11.13.2007

Wall Street Journal: free at last!

News Corp. chieftain Rupert Murdoch today confirmed that the Wall Street Journal web site is going all-free. This is great news, unless you run a financial blog or site.

"Instead of having one million (subscribers), (we'll have) at least 10 million-15 million in every corner of the earth," Murdoch told shareholders gathered in Australia. Those subscribers fork over about $50 a year on average.

(Update 1/11/08: Looks like the chief had second thoughts. At least a bit more of the Journal is free.)
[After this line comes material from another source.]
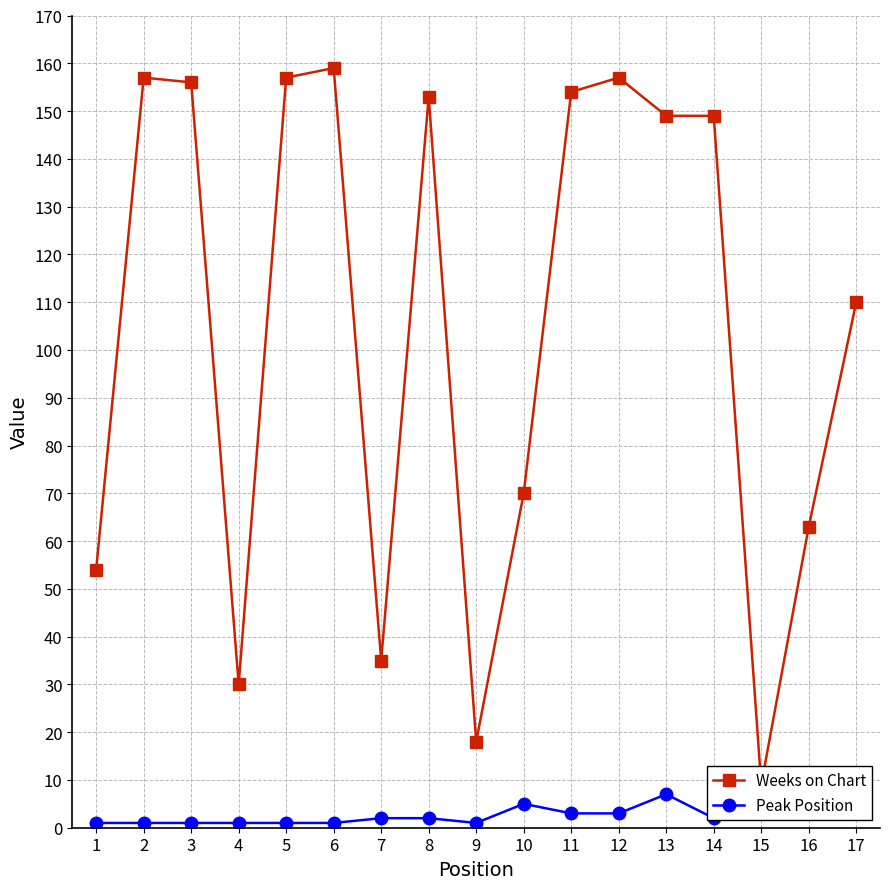

What is the value of the Peak Position point at the 5th from the left?

1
The Journal made premium content work. When I worked with the Hollywood Reporter's web site, we always debated the free model vs. "the Wall Street Journal model." Since The Reporter dispensed exclusive entertainment industry news to pros, the web site had long been financed by subscriber expense accounts. In 2006, the publisher made almost all content free, in a move that had all of us sweating. It worked out, more or less. In any case, it was clear this was the way things were going in web media economics.

The New York Times, as you probably recall, made the move last summer, killling off the hated Times Select, which firewalled columnists and the full archives.

My standard advice to writers remains to always read the New York Times. That's where the standards are set for news and feature writing. No other paper comes close. But taking a good look at the Journal's writing always pays off.

The Journal writers are great at serving sophisticated and relatively unsophisticated readers at the same time. No matter how complicated or obscure the topic, there's always some basic information in the story to orient baffled readers. The Journal team's great trick is to do this without talking up or down. A lot can be accomplished in the parenthetical.

Update 10/14: WSJ adds Digg buttons to some of its content.